The first MENA region team to reach the semi-finals has been awarded a grant for further development and progress to the next stage of the coveted international competition.
A team of researchers from Khalifa University has been named a semi-finalist Discovery Award winner for the Longitude Prize on Dementia. The team’s iMAGIC smart glasses solution offers assistive features including facial recognition, reminders and alerts, zooming in and out to facilitate navigation, phone calls to loved ones, and vital-sign monitoring.
The Khalifa University team is the only team from the MENA region to be selected to progress to the discovery phase of the international competition. The team, led by Prof. Mohamed Seghier, Director of the Healthcare Engineering Innovation Group, includes Prof. Leontios Hadjileontiadis, Dr. Aamna AlShehhi, Dr. Naoufel Werghi, Dr. Hamdan Hamdan, and Rayyah Alkhanjari. They collaborated with Cleveland Clinic’s Dr Eugene Achi. The grant received from the Longitude Prize on Dementia will help the team to design protypes of the smart glasses, and test the prototypes in a group of people living with dementia.
The iMAGIC smart glasses offer hands-free assistive technology to help people with dementia retain independence and regain confidence in their daily activities. It is user-friendly, safe, reliable, and personalized, and the technology can interact with other smart devices. It is based on a modular architecture, adapted to the users’ abilities, needs, and caregivers’ recommendations.
The glasses offer augmented capabilities as multiple on-demand modules: a recognition system for familiar faces and QR-labelled objects; an alarm or reminder system; a GPS-enabled tracker; zoom in and zoom out to facilitate navigation; a gyroscope and accelerometer for activity and fall-risk monitoring; safe connection with smart phones to initiate calls to frequently dialed numbers; and monitoring of vital signs including heartrate, body temperature, and hours of sleep.

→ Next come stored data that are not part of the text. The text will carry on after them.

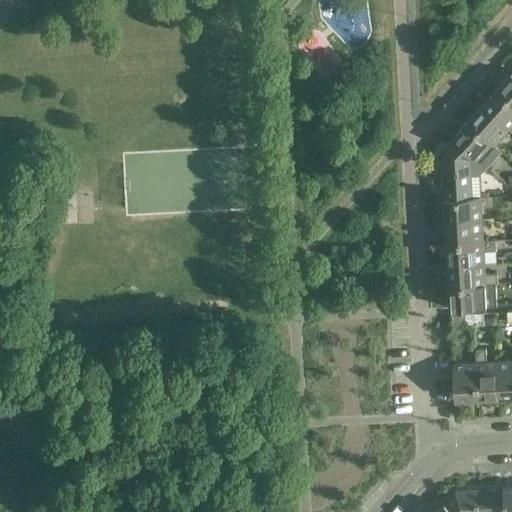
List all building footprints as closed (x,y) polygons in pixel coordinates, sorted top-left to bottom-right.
[(511,72),(497,88),(511,101),(511,72)] [(511,125),(511,101),(497,88),(483,104),(509,128),(511,125)] [(509,128),(483,104),(468,120),(495,144),(509,128)] [(495,144),(468,120),(454,136),(487,166),(501,150),(495,144)] [(487,166),(454,136),(442,149),(445,198),(472,197),(472,195),(471,175),(479,174),(487,166)] [(472,197),(445,198),(446,220),(482,218),(481,200),(488,199),(488,191),(473,193),(473,195),(472,195),(472,197)] [(482,218),(446,220),(448,241),(483,239),(482,218)] [(483,239),(448,241),(449,263),(485,261),(484,250),(496,249),(496,239),(483,239)] [(485,261),(449,263),(450,285),(486,283),(498,282),(498,271),(485,272),(485,261)] [(486,283),(450,285),(451,307),(487,305),(486,283)] [(474,324),(474,312),(465,313),(465,325),(474,324)] [(485,323),(484,312),(474,312),(474,324),(485,323)] [(476,348),(477,361),(479,397),(500,396),(498,360),(487,361),(487,347),(476,348)] [(511,359),(498,360),(500,396),(511,395),(511,359)] [(477,361),(454,362),(456,398),(479,397),(477,361)] [(456,490),(445,503),(454,511),(506,511),(505,488),(456,490)] [(454,511),(445,503),(436,511),(454,511)]
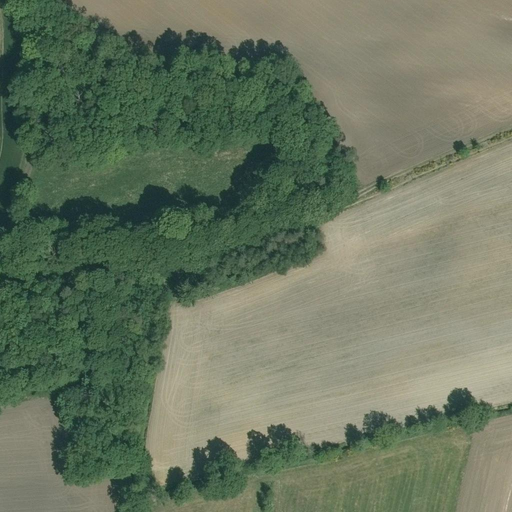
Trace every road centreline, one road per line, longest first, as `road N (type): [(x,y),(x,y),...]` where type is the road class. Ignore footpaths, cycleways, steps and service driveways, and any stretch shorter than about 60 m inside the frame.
road 1 (track): [(511,137),(158,279),(0,288)]
road 2 (residential): [(0,285),(20,176),(55,94),(57,48),(36,0)]
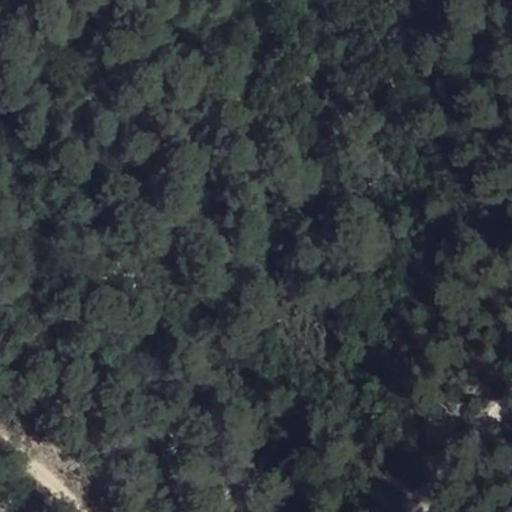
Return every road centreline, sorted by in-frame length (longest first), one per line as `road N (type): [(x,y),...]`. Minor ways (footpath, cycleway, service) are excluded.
road 1 (track): [(0,420),(75,471),(105,511)]
road 2 (track): [(446,511),(511,398)]
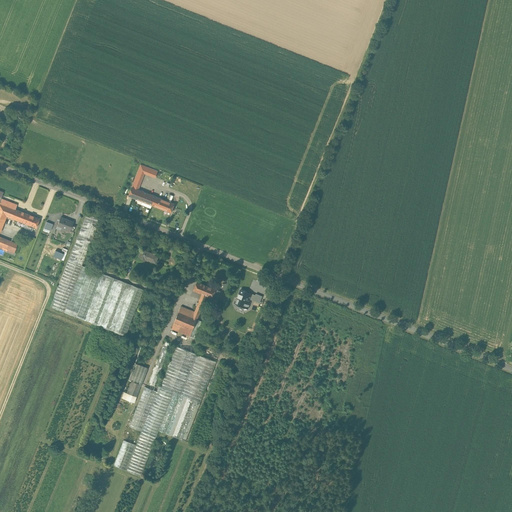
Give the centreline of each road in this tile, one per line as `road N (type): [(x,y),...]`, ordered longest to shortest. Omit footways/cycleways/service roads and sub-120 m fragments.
road 1 (track): [(181,511),(385,0)]
road 2 (unclassified): [(290,279),(0,165)]
road 3 (unclassified): [(290,279),(511,367)]
road 4 (track): [(0,419),(49,291),(41,277),(0,263)]
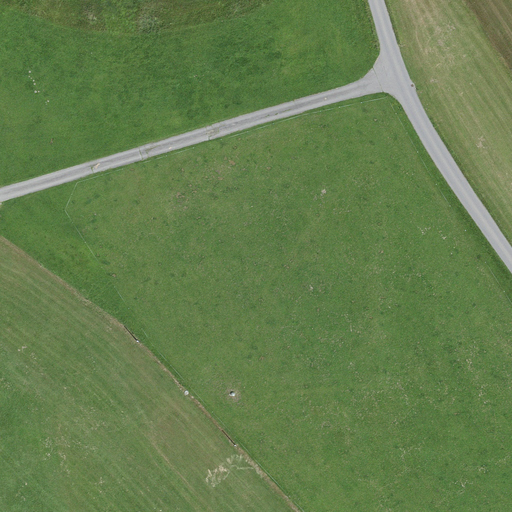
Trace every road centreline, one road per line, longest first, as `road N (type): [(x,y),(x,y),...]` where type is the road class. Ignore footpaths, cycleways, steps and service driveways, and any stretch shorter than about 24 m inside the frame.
road 1 (track): [(0,202),(322,108),(396,78)]
road 2 (unclassified): [(375,0),(396,78),(511,255)]
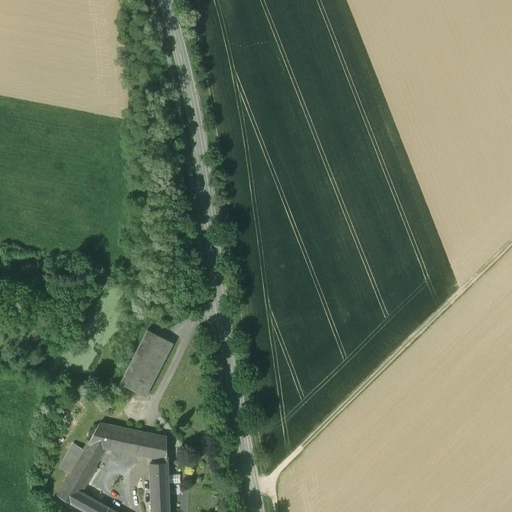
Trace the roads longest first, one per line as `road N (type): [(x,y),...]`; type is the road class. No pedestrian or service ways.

“Our solution has high modularity and interoperability, meaning it can also safely interact with frequently used devices, such as smartphones, smartwatches, and smart TVs,” Prof. Seghier said. “Our current design incorporates seven modules, and one of the most useful is the possibility to recognize familiar faces and objects. This could be extremely useful for patients because one of the first symptoms of dementia is difficulty with finding the right word.”
Funded by the Alzheimer’s Society, a leading UK dementia charity, and by the UK innovation agency Innovate UK, the Longitude Prize on Dementia drives the co-creation of personalized technologies to help people living with dementia enjoy independent and fulfilled lives.
Dementia is caused by diseases that affect the brain with symptoms including memory loss, confusion, problems with words and comprehension, and a need for assistance in everyday living. It typically affects older adults. There are an estimated 46.8 million people living worldwide with dementia, with this number predicted to double every 20 years. In the UAE, Alzheimer’s disease, the most common form of dementia, currently affects around 4,500 residents, but nearly 30,000 could have it by 2030.
“Projected trends in population aging have forecasted a massive increase in the number of (affected) people, with alarming rates in the MENA region,” Prof. Seghier said. “It is important that new technologies are developed to allow people with dementia to live independently. Our main motivation was to develop a hands-free assistive device to make a difference in the lives of people with dementia. On a more personal note, some team members have relatives who are already affected by dementia, and this was another driver to start this project.”
The cognitive loss associated with dementia can cause a decline in independence, social interactions, and the ability to perform fundamental daily activities. Many people with dementia would like to retain their independence, and the Longitude Prize aims to encourage the development of technologies that can help.
The Discovery Award gave the Khalifa University team a cash grant of £80,000 to further develop their work. They will submit their technology to the next stage of the prize in 2024.
“Our ultimate goal is to develop an easy-to-use device based on a personalized-by-design pair of smart glasses to assist people with dementia to live independently for longer, while ensuring high design modularity and adaptability to meet the user’s changing abilities and needs,” Prof. Seghier said. “This requires an efficient co-design process with people with dementia to maximize utility, usefulness, and reliability. Prototypes of our smart glasses will be tested in real contexts in a group of people living with dementia in the UAE. Our future research will also explore new ways of making the smart glasses affordable to all, including to people with dementia in low-income countries.”